Smith v. Giddy. 1904
Kings Bench Division, June 1904. Wills and Kennedy, JJ.
This case involved damage caused by overhanging branches.
The plaintiff was a nurseryman and he owned a nursery and orchard which adjoined the land of the defendant. On the defendants land were a number of trees which overhung the plaintiffs property and interfered with his Apple trees growing in the orchard. He claimed that the overhanging branches had caused fifty pounds worth of damage so he pursued the defendant for damages and an injunction to prevent the defendant from permitting the branches to continue to overhang the boundary.

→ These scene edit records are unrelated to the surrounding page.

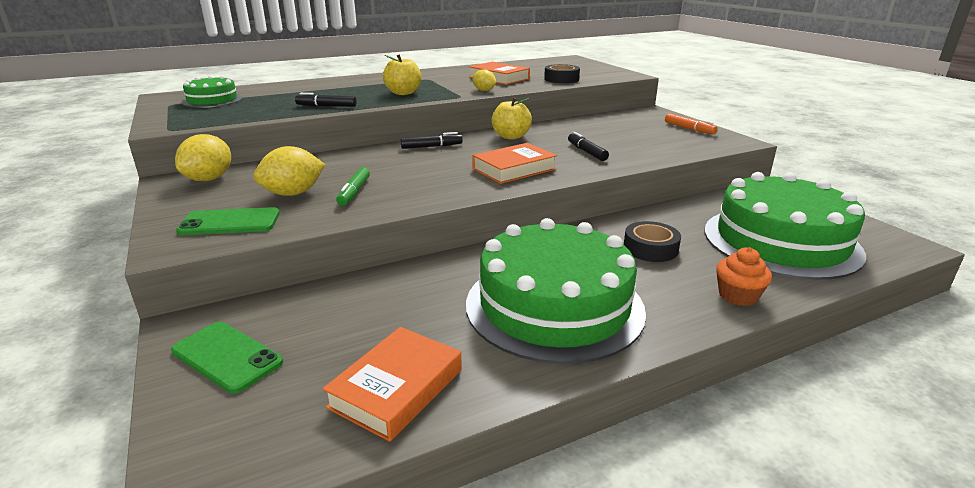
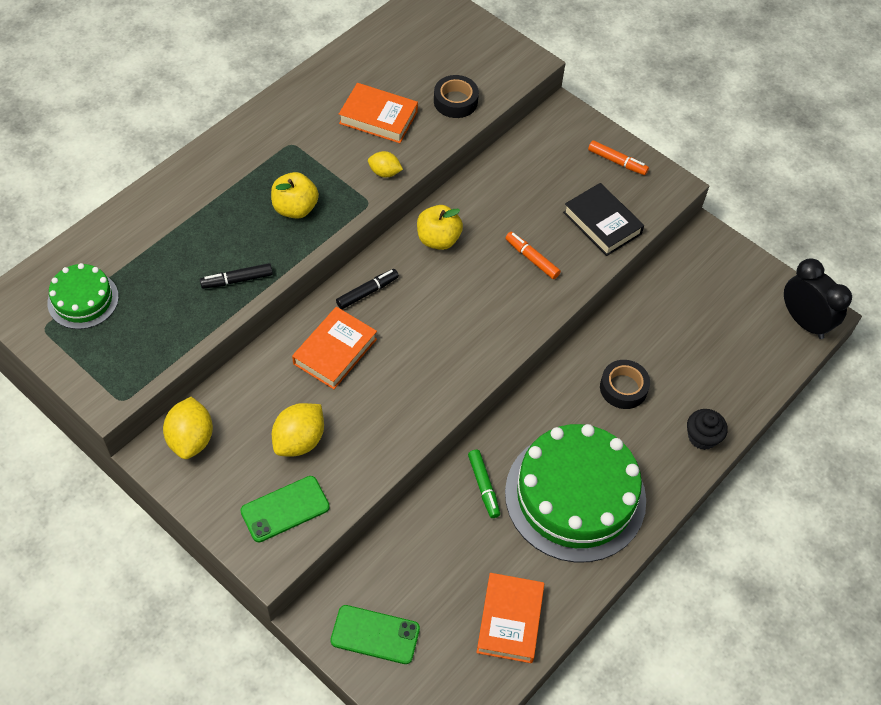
camera: 25 degrees left, 30 degrees up
(354, 192) = (355, 419): green marker -> green marker (483, 486)
(514, 169) = (478, 322): orange book -> orange book (335, 351)
(586, 152) = (531, 259): black marker -> orange marker
(663, 147) = (602, 223): none -> black book
(738, 296) = (702, 437): orange cupcake -> black cupcake
(781, 241) = (724, 341): green cake -> none
(884, 245) = (804, 321): none -> black clock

The case was heard at Chertsey County Court by a county court judge, whose judgement favoured the defendant. It was his judgement that the plaintiff should remove the nuisance himself by cutting the branches back to the boundary.

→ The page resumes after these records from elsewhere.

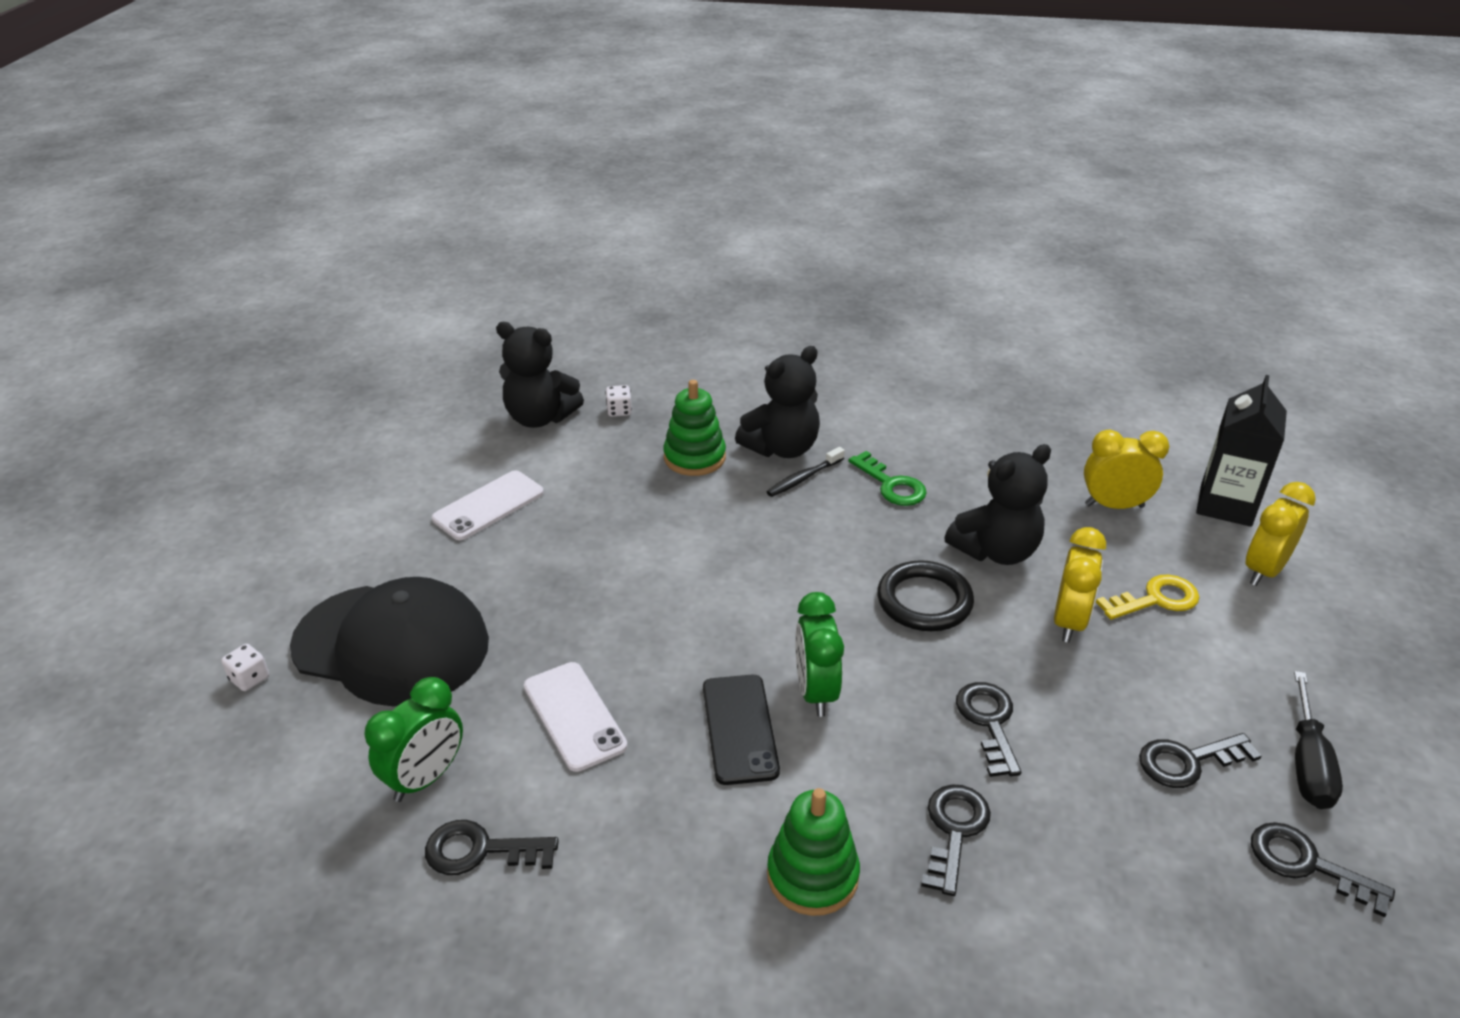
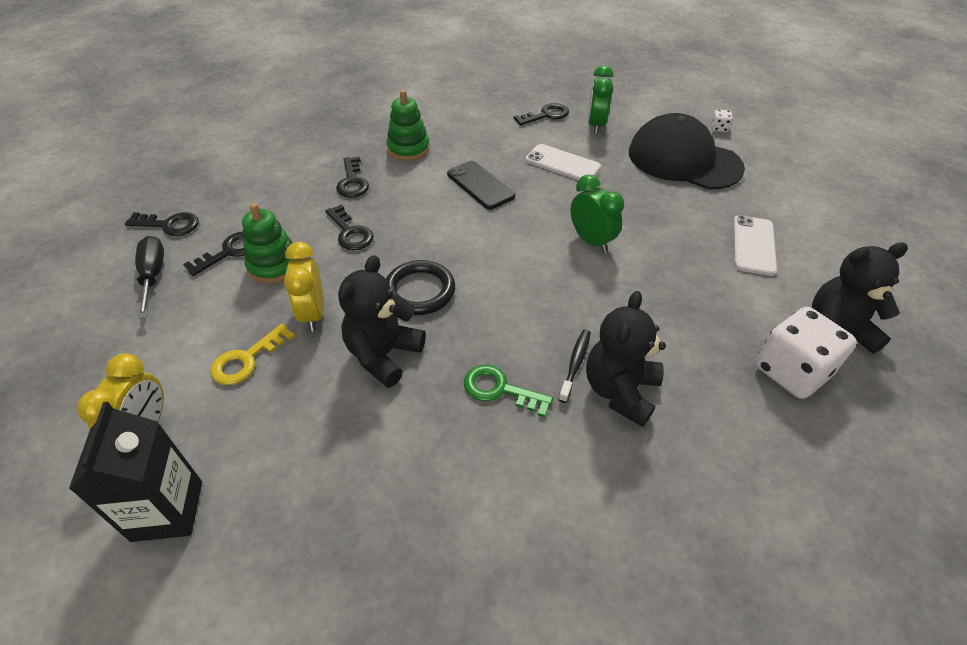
camera: 150 degrees right, 10 degrees up
(392, 644) = (684, 160): black cap -> black cap turned 45 degrees clockwise
(619, 411) = (791, 371): white dice -> white dice, size x2.43
(694, 457) = (676, 347): green stacking toy -> green stacking toy (274, 265)
(815, 692) = (454, 214): green clock -> green clock (591, 241)
(1114, 506) = (287, 455): yellow clock -> none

The plaintiff appealed and won.
During the appeal Kennedy, J. said "A person has land on which he is entitled to grow trees, but by what right can he claim immunity if he allows that which is on his premises, and which may do damage of this kind, to inflict damage upon his neighbour".
And later in his judgement said "but where a tree is overhanging and damage results from the overhanging branches to that persons neighbour, I do not see why the only right should be for that neighbour to go to the expense and labour of lopping the branches himself."
One of the principle cases referred to during this case was Rylands v. Fletcher.